The reason isn't the per-token rate — it's token sprawl. V4 Pro emitted 190M output tokens to finish the eval. V4 Flash burned 240M. Both are reasoning-heavy, both think out loud, and both will inflate your bill if you turn Max Effort on for everything.

The Catch: 94% Hallucination Rate

Here's the part that should make every production team pause. On Artificial Analysis's AA-Omniscience benchmark, V4 Pro scored -10 — an 11-point improvement over V3.2's -21, driven mostly by higher accuracy. V4 Flash scored -23, roughly tied with V3.2.

But the hallucination rate is brutal: 94% for V4 Pro, 96% for V4 Flash. That number measures how often the model answers anyway when it doesn't know the answer. Translation: V4 will confidently make things up almost every time it hits a knowledge gap.
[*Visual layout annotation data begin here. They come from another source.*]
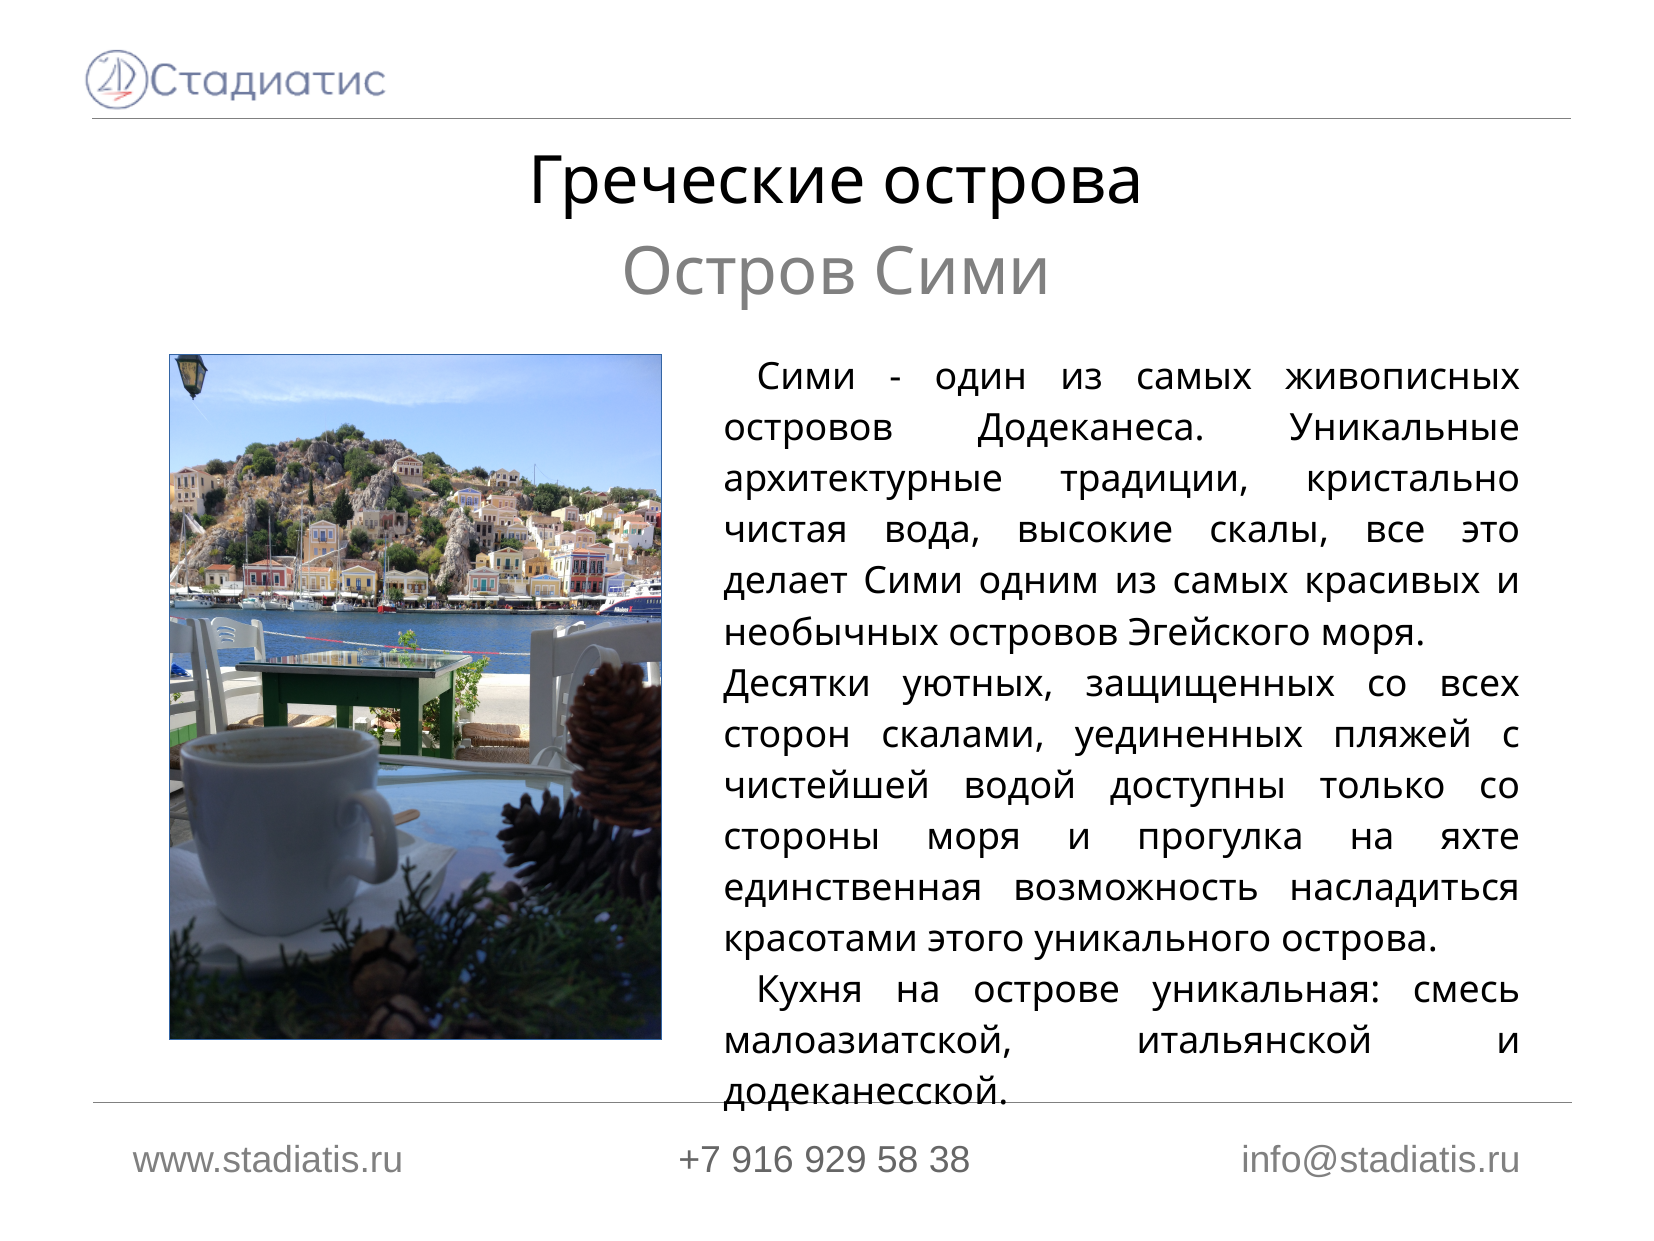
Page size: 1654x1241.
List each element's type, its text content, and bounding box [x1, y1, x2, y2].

picture [77, 44, 390, 119]
text_box info@stadiatis.ru [1226, 1130, 1536, 1188]
text_box +7 916 929 58 38 [663, 1130, 986, 1188]
picture [169, 354, 662, 1040]
text_box Сими - один из самых живописных островов Додеканеса. Уникальные архитектурные традиции, кристально чистая вода, высокие скалы, все это делает Сими одним из самых красивых и необычных островов Эгейского моря. Десятки уютных, защищенных со всех сторон скалами, уединенных пляжей с чистейшей водой доступны только со стороны моря и прогулка на яхте единственная возможность насладиться красотами этого уникального острова. Кухня на острове уникальная: смесь малоазиатской, итальянской и додеканесской. [708, 342, 1536, 1090]
text_box www.stadiatis.ru [118, 1130, 419, 1188]
text_box Греческие острова Остров Сими [55, 125, 1619, 402]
This is the headline risk for V4 in production. If your application surfaces model outputs to end users without a retrieval layer or a verification step, V4 will embarrass you. Pair it with retrieval. Add a verifier. Don't trust freestanding facts.

Architecture and License

The V4 paper introduces a hybrid attention scheme — Compressed Sparse Attention (CSA) combined with Heavily Compressed Attention (HCA) — designed to push down inference cost on long contexts. DeepSeek reports V4 Pro needs roughly 27% of single-token inference FLOPs and 10% of the KV cache versus V3.2 at equivalent positions.

Both models are MIT-licensed and available immediately on DeepSeek's first-party API. Hugging Face weights are live for both V4 Pro and V4 Flash, and most major inference providers (Together, Fireworks, OpenRouter) are expected to host within days.

Both models remain text-input/text-output only — no vision, no audio. If you need multimodal, look at NVIDIA's Nemotron 3 Nano Omni or Qwen 3.6 VL.

Who Should Use What

Use V4 Pro if you're building agents, you can absorb the token cost, and you have retrieval or verification in front of it. The GDPval-AA result is the strongest agentic signal from any open-weights model right now.

Use V4 Flash if you want roughly Claude Sonnet 4.6 intelligence at $0.28 per million output tokens. It's the cheapest "good enough" reasoning model in the open-weights catalog, full stop.

Don't use either for raw factual recall without grounding. The hallucination rate isn't a rounding error — it's a design choice.

The Bottom Line

DeepSeek V4 doesn't reclaim the open-weights crown — Kimi K2.6 still holds that on intelligence — but it puts DeepSeek back at the negotiating table after a year of being lapped. V4 Pro is the best open-weights agent model that's been released, and V4 Flash is the cheapest competent reasoner money can buy. The architecture is new, the license is permissive, and the 1M context is finally table stakes.

Just don't ask it questions you can't verify.